Les négociations entre le Sénégal et le Fonds monétaire international (FMI) sont dans l’impasse. Alors que l’institution financière internationale salue les efforts de transparence du nouveau régime, elle n’a toujours pas donné son feu vert à un nouveau programme de coopération, suspendant sa décision à la suite de l’affaire du « misreporting » — la mauvaise déclaration de certaines données financières par l’État.
Selon Me Amadou Aly Kane, avocat et observateur avisé de la vie publique, cette situation serait la conséquence directe d’une communication « désastreuse » du gouvernement, en particulier de celle du Premier ministre Ousmane Sonko, sur la question de la « dette cachée ».
Une parole de trop ?
Invité de l’émission Objection sur Sud FM, Me Kane estime que la sortie du Premier ministre, jugée trop brutale et mal calibrée, a provoqué un véritable séisme diplomatique et financier.
« Ce qui a plombé l’État du Sénégal, c’est la divulgation d’informations sensibles. La transparence, c’est une chose, mais les intérêts de l’État, c’en est une autre. Entre les deux, il y a une frontière », a-t-il déclaré.
Pour l’avocat, en rendant publiques certaines données financières internes, le gouvernement a rompu un équilibre fragile entre sincérité budgétaire et prudence stratégique. « Un État a ses secrets qu’on ne met pas sur la place publique », a-t-il insisté.

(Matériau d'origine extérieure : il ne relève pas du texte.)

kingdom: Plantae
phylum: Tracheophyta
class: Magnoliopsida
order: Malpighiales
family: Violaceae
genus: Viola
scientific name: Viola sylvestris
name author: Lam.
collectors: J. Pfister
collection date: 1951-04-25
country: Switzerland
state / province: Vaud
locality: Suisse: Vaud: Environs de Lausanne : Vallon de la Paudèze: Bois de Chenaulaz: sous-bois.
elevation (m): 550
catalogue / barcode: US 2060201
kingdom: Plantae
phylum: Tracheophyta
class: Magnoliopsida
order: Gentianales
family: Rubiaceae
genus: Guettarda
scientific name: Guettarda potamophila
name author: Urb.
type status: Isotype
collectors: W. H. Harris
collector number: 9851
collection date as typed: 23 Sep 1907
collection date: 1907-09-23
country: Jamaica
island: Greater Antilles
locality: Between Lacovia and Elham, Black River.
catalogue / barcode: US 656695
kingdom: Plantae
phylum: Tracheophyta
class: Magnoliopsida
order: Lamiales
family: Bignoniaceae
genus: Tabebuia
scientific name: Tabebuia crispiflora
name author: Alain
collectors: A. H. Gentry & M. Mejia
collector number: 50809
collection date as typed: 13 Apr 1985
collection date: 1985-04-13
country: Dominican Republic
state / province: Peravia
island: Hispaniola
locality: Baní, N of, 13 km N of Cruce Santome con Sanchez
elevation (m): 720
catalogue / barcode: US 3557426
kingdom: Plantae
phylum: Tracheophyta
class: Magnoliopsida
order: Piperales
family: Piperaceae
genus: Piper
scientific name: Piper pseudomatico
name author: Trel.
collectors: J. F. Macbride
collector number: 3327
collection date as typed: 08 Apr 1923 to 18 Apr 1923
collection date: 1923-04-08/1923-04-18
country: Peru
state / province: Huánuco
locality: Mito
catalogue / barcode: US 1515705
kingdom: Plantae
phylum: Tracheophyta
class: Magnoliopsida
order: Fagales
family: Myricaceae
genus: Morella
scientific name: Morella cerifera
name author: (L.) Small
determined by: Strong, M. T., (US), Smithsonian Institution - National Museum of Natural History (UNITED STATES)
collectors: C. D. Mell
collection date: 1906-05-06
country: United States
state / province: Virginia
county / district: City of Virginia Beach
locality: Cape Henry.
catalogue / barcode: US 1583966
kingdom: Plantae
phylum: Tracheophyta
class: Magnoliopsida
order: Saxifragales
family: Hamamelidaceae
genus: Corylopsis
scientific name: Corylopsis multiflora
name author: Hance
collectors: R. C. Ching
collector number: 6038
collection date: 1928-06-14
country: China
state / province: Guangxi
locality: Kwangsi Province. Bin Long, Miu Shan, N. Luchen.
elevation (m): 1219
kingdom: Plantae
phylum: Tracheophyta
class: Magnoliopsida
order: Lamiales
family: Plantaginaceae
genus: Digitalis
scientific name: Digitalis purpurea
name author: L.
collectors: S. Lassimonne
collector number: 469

Des conséquences économiques immédiates
Me Kane a rappelé que le FMI s’apprêtait à décaisser près de 1,8 milliard de dollars en faveur du Sénégal avant la polémique. Depuis les déclarations du Premier ministre, « le FMI a tout bloqué, les bailleurs ont suspendu leurs décaissements, et les agences de notation ont dégradé notre note à plusieurs reprises », souligne-t-il.
L’avocat compare cette situation à celle des révélations de Julian Assange et Edward Snowden, soulignant que même des informations exactes peuvent, si elles sont mal communiquées, nuire aux intérêts d’un État :
« Quand Assange et Snowden ont divulgué des secrets américains, les États-Unis ont considéré cela comme une atteinte à leurs intérêts fondamentaux. La diplomatie ne se fait pas sur la place publique. »
Le Sénégal, seul pays à s’être auto-dénoncé
Me Kane regrette que le Sénégal ait choisi de s’auto-dénoncer publiquement sur le dossier de la dette, contrairement à d’autres nations dans la même situation :
« Les experts ont montré que les dettes hors bilan représentent près de 1 000 milliards de dollars dans 27 pays. Mais le Sénégal est le seul à avoir pris la parole pour l’admettre. »
Une démarche qui, selon lui, affaiblit la position du pays dans les négociations et jette le doute sur sa crédibilité auprès des institutions financières internationales.
Entre transparence et souveraineté
Le débat relancé par Me Kane illustre un dilemme de gouvernance : comment concilier transparence démocratique et protection des intérêts stratégiques de l’État ?
Alors que le gouvernement défend une politique de rupture et de reddition des comptes, certains analystes estiment qu’une communication plus diplomatique aurait permis de préserver la confiance des partenaires sans compromettre la volonté de transparence.
En attendant, le Sénégal reste suspendu à la décision du Conseil d’administration du FMI, qui devra trancher sur l’avenir de la coopération financière avec Dakar. Une décision qui s’annonce décisive pour la stabilité économique du pays.